**Requirement:**
Swap "Calculator" for "Arithmetic Tool" in the rows from the line containing "- Abrir uma" through the line containing "The purpose of", and reproduce that stretch with nothing else changed. Give only those lines and leave the pictures out.

>>>>

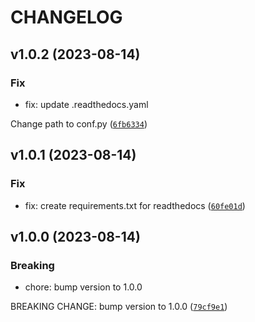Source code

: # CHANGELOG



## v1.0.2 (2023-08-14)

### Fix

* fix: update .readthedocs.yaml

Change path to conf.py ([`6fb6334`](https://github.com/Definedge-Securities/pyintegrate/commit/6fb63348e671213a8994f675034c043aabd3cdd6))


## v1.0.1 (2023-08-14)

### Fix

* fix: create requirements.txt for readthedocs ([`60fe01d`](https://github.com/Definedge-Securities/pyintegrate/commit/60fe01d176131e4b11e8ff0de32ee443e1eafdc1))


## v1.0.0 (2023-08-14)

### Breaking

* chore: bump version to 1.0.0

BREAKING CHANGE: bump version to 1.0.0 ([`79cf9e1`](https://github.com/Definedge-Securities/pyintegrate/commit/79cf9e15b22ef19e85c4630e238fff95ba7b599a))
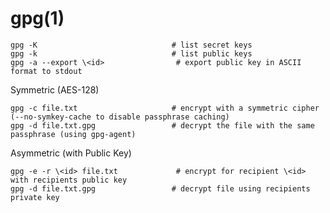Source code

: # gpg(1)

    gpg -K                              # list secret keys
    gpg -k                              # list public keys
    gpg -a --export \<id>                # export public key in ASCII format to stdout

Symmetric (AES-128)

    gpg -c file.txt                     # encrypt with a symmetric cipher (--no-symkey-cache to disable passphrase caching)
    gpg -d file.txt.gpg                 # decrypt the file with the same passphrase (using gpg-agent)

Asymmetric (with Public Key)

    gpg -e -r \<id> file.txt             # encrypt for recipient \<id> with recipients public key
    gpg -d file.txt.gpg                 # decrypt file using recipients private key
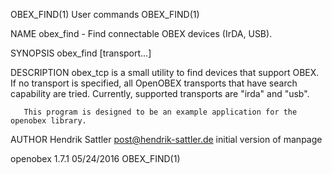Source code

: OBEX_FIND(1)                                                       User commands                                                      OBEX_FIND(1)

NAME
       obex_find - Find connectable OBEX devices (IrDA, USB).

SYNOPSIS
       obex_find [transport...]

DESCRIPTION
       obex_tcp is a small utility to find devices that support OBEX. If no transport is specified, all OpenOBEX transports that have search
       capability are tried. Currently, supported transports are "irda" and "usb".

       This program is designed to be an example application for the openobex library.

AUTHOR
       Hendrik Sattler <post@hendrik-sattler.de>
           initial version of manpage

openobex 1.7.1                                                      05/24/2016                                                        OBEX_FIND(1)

<<<<
>>>>

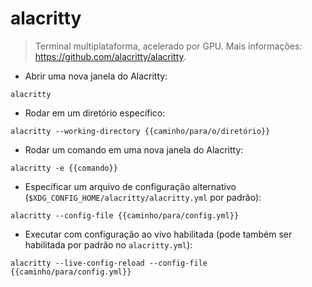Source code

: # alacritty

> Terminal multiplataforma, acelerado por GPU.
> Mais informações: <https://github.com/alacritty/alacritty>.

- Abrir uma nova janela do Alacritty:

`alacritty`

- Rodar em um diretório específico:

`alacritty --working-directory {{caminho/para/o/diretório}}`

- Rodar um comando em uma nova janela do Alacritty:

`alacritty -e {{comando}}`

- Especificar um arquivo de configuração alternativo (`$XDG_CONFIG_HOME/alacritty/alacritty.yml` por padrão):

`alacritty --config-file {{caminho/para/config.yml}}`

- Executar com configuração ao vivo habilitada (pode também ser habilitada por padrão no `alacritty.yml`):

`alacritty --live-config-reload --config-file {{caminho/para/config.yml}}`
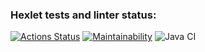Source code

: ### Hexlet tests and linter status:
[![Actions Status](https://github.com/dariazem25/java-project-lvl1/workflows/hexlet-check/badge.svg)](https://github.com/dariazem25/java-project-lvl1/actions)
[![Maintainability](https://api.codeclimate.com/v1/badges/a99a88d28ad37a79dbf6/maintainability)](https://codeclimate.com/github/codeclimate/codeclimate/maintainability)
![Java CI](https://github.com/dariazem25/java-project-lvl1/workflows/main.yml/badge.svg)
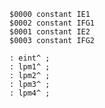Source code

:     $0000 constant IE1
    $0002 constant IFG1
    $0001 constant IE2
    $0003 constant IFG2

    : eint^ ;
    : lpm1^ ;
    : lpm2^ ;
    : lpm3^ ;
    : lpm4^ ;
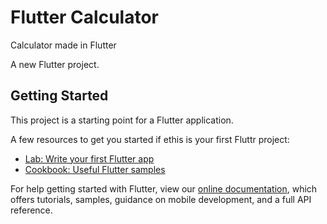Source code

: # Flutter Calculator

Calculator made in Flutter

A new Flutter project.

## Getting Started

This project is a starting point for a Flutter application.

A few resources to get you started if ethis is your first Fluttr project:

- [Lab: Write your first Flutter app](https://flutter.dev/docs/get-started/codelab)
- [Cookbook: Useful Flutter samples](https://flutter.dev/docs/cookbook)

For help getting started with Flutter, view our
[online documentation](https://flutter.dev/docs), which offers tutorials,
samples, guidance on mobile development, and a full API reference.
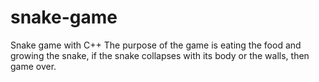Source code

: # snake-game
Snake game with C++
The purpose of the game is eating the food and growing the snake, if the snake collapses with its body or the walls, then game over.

<<<<

**Expected answer:**
- Abrir uma nova janela do Alacritty:

`alacritty`

- Rodar em um diretório específico:

`alacritty --working-directory {{caminho/para/o/diretório}}`

- Rodar um comando em uma nova janela do Alacritty:

`alacritty -e {{comando}}`

- Especificar um arquivo de configuração alternativo (`$XDG_CONFIG_HOME/alacritty/alacritty.yml` por padrão):

`alacritty --config-file {{caminho/para/config.yml}}`

- Executar com configuração ao vivo habilitada (pode também ser habilitada por padrão no `alacritty.yml`):

`alacritty --live-config-reload --config-file {{caminho/para/config.yml}}`
Source code

: ### Hexlet tests and linter status:
[![Actions Status](https://github.com/dariazem25/java-project-lvl1/workflows/hexlet-check/badge.svg)](https://github.com/dariazem25/java-project-lvl1/actions)
[![Maintainability](https://api.codeclimate.com/v1/badges/a99a88d28ad37a79dbf6/maintainability)](https://codeclimate.com/github/codeclimate/codeclimate/maintainability)
![Java CI](https://github.com/dariazem25/java-project-lvl1/workflows/main.yml/badge.svg)
Source code

:     $0000 constant IE1
    $0002 constant IFG1
    $0001 constant IE2
    $0003 constant IFG2

    : eint^ ;
    : lpm1^ ;
    : lpm2^ ;
    : lpm3^ ;
    : lpm4^ ;
Source code

: # Flutter Arithmetic Tool

Arithmetic Tool made in Flutter

A new Flutter project.

## Getting Started

This project is a starting point for a Flutter application.

A few resources to get you started if ethis is your first Fluttr project:

- [Lab: Write your first Flutter app](https://flutter.dev/docs/get-started/codelab)
- [Cookbook: Useful Flutter samples](https://flutter.dev/docs/cookbook)

For help getting started with Flutter, view our
[online documentation](https://flutter.dev/docs), which offers tutorials,
samples, guidance on mobile development, and a full API reference.
Source code

: # snake-game
Snake game with C++
The purpose of the game is eating the food and growing the snake, if the snake collapses with its body or the walls, then game over.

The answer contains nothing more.